2. Medical research ex. sickle cell anemia gene put into mice, up until then sickle cell anemia was known only in humans and experimental trials were limited due to the lack of animals on which to experiment. Form more about sickle cell anemia and mice see: http://www.nlm.nih.gov/medlineplus/sicklecellanemia.html

3. Xenotransplantation - transplant animal organs into humans, ex. pig hearts to be transplanted into humans have been genetically engineered so that they will not be rejected by human recipients. Concern: new diseases may infect humans (disease agents previously could not cross from animal to human but xenotransplantation may overcome such barriers).

4. Mass produce human proteins needed to treat human disorders. ex. gene for human blood clotting factor put into pigs, transgenic pigs (genetically engineered pigs) then produce a human blood clotting protein. ex. gene for human insulin put into bacteria, transgenic bacteria then produce human insulin. ex. gene for human growth hormone put in mice (the growth hormone extracted from mice urine)

5. Improve Livestock and Crops – ex.
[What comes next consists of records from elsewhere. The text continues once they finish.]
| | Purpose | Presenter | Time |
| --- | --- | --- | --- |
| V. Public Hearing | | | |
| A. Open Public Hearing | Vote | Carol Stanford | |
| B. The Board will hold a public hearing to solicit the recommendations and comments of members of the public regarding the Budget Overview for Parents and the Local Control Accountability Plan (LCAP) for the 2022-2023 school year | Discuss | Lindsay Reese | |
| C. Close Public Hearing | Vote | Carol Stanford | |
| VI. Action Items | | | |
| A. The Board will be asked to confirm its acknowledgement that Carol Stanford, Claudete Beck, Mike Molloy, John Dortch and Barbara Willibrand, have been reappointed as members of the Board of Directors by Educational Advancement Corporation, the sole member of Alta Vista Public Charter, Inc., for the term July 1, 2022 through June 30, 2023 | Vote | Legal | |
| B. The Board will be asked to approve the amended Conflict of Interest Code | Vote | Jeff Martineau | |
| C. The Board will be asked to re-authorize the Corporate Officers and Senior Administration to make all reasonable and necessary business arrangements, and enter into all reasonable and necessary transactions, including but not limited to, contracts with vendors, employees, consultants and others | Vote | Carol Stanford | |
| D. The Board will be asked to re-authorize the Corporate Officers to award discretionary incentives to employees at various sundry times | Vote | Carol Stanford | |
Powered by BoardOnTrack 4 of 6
Roundup Ready cotton and Bt corn (see below for explanation of Bt corn and check out this web site from the University of Kentucky).
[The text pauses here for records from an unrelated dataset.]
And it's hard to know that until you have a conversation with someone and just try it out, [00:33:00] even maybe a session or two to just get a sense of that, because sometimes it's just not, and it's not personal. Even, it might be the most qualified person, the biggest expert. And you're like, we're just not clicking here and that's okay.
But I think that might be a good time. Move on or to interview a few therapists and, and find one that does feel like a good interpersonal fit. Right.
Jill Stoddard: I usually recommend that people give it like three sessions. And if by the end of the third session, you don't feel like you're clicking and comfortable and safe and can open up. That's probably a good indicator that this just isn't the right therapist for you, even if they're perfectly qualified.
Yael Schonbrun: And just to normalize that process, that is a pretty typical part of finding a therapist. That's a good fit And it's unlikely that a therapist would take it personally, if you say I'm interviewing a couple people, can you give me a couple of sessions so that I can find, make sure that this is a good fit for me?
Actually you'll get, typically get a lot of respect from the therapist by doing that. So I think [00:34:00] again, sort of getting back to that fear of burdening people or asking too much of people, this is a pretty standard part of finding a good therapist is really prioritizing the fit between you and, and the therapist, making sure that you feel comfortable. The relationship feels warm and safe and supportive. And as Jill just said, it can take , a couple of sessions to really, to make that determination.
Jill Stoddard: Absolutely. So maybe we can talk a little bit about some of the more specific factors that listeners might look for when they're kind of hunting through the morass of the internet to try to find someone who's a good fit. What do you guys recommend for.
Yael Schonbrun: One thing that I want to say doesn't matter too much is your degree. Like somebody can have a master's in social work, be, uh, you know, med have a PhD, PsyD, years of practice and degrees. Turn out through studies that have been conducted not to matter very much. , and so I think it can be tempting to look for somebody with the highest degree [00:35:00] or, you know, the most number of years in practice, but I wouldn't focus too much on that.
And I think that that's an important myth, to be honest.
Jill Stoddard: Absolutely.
V.  Concerns for Bioengineering

• Eugenics - genetic enhancement of human race - read quote from 400 BC, Plato’s The Republic “The best of both sexes ought to be brought together as often as possible, the worst as seldom as possible…if our herd is to reach the highest perfection.” See also the novel Brave New World - 1932 by Aldous Huxley- fictional account of a eugenic society made possible by genetic engineering. 
• Genes may escape from cultivated plants and enter wild populations through hybridization between cultivated plants and their wild relatives. Ex., Bt gene [“Bt” is short for the name of the bacterium, Bacillus thuringiensis, from which the gene was originally isolated] has been  inserted into corn and potatoes. The Bt gene codes for the production of an insecticidal chemical specific against butterfly and moth caterpillars. A caterpillar must eat part of the genetically engineered plant to obtain the toxin and then die. Should this gene enter natural populations of related grasses or member of the potato family, unforeseen repercussions may result.
• Bacteria in your intestinal track may(?) pick up potentially harmful genes from genetically engineered food you ingest. The concern is that such bacteria may become pathogenic.